-------- Given passage --------
- Born: 28 October 1928 Paris, France
- Died: 9 April 2014 (aged 85) Paris, France
- Burial: Muslim Cemetery in Thais, Val-de-Marne, France
- Spouse: Muhammad Hussein Khayri Bey

Names
- Turkish: Fevziye Osmanoğlu Sultan Ottoman Turkish: فوضیه سلطان
- Father: Şehzade Ibrahim Tevfik
- Mother: Hayriye Hanım
- Religion: Sunni Islam

= Fevziye Sultan =

Ottoman princess, daughter of Şehzade Ibrahim Tevfik and Hayriye Hanım

Fevziye Sultan (فوزیه سلطان; 28 October 1928 – 9 April 2014), called also Fevziye Osmanoğlu, was an Ottoman princess, the daughter of Şehzade Ibrahim Tevfik and Hayriye Hanım.

==Biography==
Fevziye Sultan was born on 28 October 1928 in Paris, France. Her father was Şehzade Ibrahim Tevfik, son of Şehzade Mehmed Burhaneddin and Mestinaz Hanım and grandson of Ottoman Sultan Abdülmejid I, and her mother was his last consort Hayriye Hanım, a Bosnian. She was the last child of her father and the only one of her mother. Having been born after the exile of the dynasty, she never carried the title of Sultana by full right. Fevziye and her family then went to live outside Nice in a village up in the hills. They then settled with Şehzade Ömer Faruk and Sabiha Sultan. In 1930, her mother entrusted her to them, and went to live with another relative.

After her father's death in 1931, her mother came back to Nice, took her, and went first to Paris and then to Egypt, where she married a Tatar by the name of Seyfulin Bey, who brought up Fevziye as if she were his own daughter. Fevziye lived for some time with Princess Wijdan, wife of Prince Ibrahim Hilmi, son of Khedive Isma'il Pasha of Egypt. The princess's husband had died in 1927, and left her with a substantial fortune. Princess Wijdan wanted to raise the young Fevziye as her own and find her a suitable husband, but when she lost all her money gambling she was obliged to send her back to her mother.
-------- Record extracts --------
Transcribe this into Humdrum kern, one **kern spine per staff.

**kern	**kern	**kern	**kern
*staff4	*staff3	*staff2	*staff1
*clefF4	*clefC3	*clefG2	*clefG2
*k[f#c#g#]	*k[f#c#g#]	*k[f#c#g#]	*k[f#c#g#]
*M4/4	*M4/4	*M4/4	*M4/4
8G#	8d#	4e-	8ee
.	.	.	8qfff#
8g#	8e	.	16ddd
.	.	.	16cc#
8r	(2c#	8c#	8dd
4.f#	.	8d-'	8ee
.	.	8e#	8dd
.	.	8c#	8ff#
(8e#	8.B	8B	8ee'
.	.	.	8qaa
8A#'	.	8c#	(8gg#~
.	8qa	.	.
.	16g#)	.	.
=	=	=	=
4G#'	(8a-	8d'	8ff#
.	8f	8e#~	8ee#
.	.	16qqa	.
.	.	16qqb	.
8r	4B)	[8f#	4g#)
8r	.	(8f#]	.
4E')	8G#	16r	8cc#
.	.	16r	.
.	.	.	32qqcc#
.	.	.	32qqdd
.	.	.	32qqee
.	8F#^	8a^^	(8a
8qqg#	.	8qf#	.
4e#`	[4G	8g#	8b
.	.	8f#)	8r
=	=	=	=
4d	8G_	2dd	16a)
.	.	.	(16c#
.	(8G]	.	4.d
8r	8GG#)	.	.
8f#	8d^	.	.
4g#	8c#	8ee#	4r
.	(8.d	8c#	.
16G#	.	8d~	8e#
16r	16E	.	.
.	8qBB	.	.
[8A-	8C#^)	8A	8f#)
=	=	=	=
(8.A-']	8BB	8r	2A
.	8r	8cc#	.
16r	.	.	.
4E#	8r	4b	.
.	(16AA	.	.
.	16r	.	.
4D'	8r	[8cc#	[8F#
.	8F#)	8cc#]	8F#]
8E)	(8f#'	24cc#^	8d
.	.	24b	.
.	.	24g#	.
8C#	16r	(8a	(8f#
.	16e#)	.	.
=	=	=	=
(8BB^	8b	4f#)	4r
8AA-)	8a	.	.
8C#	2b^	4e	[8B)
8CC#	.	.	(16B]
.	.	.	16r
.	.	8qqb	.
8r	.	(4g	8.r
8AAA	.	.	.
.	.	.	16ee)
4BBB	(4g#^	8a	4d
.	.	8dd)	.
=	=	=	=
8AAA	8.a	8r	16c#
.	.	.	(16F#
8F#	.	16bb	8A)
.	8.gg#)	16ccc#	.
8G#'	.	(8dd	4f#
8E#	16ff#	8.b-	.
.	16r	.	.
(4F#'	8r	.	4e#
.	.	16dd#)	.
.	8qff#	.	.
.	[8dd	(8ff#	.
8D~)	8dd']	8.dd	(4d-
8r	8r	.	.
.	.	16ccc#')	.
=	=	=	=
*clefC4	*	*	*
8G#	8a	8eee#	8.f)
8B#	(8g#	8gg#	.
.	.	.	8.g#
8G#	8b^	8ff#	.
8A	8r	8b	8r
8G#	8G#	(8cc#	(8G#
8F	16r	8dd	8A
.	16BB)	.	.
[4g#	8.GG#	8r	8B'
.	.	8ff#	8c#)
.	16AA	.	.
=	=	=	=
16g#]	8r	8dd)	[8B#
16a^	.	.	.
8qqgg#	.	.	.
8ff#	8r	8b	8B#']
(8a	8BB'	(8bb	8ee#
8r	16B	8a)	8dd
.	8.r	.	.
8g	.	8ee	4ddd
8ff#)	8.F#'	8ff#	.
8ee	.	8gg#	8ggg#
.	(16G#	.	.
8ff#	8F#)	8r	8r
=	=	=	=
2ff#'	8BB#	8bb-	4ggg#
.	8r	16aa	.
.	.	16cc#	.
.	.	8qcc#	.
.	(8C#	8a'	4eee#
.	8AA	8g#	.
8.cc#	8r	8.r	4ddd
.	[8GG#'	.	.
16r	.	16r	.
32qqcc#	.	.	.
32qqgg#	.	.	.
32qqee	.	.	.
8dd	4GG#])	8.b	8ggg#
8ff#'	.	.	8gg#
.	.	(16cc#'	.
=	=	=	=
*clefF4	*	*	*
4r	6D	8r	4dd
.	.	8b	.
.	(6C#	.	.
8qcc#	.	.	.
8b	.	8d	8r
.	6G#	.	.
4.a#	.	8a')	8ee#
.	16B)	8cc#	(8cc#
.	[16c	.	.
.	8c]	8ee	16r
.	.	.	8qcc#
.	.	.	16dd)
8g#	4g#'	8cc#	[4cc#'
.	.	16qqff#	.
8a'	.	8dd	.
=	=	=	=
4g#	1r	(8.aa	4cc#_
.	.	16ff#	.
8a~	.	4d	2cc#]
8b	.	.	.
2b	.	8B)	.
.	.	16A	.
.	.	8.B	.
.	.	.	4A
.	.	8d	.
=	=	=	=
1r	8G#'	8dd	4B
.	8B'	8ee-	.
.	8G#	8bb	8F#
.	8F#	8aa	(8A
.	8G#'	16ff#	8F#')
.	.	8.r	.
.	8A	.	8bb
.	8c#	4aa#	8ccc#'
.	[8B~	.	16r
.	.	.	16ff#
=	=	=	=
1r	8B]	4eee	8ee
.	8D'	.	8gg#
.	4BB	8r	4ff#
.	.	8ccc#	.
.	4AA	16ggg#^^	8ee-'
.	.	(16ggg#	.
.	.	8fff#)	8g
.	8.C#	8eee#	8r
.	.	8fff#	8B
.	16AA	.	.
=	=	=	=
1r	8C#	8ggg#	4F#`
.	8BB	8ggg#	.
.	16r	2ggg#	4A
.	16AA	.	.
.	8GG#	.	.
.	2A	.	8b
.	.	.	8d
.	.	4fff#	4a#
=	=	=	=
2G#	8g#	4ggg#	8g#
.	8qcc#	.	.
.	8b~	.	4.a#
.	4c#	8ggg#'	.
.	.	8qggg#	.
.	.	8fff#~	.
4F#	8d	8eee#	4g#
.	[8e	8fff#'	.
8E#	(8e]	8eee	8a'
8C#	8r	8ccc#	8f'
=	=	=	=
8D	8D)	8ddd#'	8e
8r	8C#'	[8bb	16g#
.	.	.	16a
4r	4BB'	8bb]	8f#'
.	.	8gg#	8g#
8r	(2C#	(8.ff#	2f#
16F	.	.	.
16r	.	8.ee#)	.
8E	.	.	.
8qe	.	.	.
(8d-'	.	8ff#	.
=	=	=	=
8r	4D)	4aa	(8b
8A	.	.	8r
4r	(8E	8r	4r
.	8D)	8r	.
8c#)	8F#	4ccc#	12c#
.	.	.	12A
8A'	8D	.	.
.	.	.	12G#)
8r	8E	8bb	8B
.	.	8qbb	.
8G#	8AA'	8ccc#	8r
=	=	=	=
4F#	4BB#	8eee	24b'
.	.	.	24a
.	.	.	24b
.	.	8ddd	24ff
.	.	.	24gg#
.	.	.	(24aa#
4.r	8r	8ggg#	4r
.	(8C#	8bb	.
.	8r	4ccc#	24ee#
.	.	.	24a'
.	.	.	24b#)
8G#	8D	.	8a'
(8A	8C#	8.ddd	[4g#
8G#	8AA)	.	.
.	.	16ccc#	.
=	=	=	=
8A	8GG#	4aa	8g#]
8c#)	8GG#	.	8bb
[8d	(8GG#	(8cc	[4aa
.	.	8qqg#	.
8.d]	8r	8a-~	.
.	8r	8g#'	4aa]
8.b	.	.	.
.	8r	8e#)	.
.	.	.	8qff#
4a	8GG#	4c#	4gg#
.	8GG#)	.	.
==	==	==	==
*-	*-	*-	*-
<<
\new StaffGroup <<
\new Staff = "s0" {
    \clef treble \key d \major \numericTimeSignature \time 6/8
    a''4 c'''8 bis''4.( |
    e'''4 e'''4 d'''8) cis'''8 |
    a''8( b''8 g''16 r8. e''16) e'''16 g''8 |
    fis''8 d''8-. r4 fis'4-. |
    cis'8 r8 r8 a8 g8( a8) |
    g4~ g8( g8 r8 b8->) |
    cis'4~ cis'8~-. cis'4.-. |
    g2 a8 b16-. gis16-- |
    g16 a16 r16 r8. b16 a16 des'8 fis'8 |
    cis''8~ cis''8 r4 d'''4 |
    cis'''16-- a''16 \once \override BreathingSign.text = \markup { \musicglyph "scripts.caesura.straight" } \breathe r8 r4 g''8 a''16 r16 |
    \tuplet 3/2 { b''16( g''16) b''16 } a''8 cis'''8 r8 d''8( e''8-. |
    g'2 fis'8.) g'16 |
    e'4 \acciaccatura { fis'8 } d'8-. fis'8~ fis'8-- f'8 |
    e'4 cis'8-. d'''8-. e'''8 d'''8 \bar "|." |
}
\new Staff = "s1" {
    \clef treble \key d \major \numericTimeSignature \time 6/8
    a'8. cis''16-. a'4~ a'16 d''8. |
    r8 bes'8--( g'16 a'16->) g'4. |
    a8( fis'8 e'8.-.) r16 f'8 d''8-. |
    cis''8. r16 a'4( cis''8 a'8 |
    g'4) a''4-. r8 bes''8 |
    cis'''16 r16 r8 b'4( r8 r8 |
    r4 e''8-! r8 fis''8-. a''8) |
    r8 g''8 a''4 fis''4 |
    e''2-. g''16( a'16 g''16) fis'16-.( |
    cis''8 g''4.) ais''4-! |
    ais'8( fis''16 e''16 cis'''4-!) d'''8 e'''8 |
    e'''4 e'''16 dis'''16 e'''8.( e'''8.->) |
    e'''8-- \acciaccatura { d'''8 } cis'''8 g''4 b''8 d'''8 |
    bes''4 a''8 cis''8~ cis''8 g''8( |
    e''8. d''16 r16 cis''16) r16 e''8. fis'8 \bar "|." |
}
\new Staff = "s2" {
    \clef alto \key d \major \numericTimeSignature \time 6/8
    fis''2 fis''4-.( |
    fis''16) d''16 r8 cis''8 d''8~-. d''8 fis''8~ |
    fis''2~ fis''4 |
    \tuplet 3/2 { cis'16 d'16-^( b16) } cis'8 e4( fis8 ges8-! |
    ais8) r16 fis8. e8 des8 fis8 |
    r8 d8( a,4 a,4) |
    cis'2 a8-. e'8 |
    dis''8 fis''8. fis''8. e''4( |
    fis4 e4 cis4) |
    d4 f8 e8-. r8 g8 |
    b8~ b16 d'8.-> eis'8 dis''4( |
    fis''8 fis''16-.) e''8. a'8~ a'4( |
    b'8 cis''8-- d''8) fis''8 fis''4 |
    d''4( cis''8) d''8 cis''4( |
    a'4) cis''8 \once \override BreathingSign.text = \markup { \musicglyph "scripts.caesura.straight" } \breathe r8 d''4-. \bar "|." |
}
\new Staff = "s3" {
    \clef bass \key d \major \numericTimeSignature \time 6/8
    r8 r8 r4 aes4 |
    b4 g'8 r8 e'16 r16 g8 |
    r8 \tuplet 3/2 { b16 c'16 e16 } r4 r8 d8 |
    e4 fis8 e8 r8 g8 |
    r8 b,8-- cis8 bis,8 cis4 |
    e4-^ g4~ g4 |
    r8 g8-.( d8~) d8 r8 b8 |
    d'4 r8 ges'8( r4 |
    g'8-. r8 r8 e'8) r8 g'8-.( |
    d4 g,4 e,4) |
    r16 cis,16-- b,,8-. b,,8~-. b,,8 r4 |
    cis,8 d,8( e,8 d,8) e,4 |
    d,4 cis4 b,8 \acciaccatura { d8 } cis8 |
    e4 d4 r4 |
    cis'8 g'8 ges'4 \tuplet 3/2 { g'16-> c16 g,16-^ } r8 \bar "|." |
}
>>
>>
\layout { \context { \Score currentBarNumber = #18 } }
--------
__Stated goal 1__
Give the stretch of the Fevziye Sultan biography from "Fevziye Sultan (فوزیه" through "with another relative." again, changing "exile" to "banishment".
__Stated goal 2__
Collect every line of the records that contains the string "straight".

__Task answer 1__
Fevziye Sultan (فوزیه سلطان; 28 October 1928 – 9 April 2014), called also Fevziye Osmanoğlu, was an Ottoman princess, the daughter of Şehzade Ibrahim Tevfik and Hayriye Hanım.

==Biography==
Fevziye Sultan was born on 28 October 1928 in Paris, France. Her father was Şehzade Ibrahim Tevfik, son of Şehzade Mehmed Burhaneddin and Mestinaz Hanım and grandson of Ottoman Sultan Abdülmejid I, and her mother was his last consort Hayriye Hanım, a Bosnian. She was the last child of her father and the only one of her mother. Having been born after the banishment of the dynasty, she never carried the title of Sultana by full right. Fevziye and her family then went to live outside Nice in a village up in the hills. They then settled with Şehzade Ömer Faruk and Sabiha Sultan. In 1930, her mother entrusted her to them, and went to live with another relative.

__Task answer 2__
    cis'''16-- a''16 \once \override BreathingSign.text = \markup { \musicglyph "scripts.caesura.straight" } \breathe r8 r4 g''8 a''16 r16 |
    a'4) cis''8 \once \override BreathingSign.text = \markup { \musicglyph "scripts.caesura.straight" } \breathe r8 d''4-. \bar "|." |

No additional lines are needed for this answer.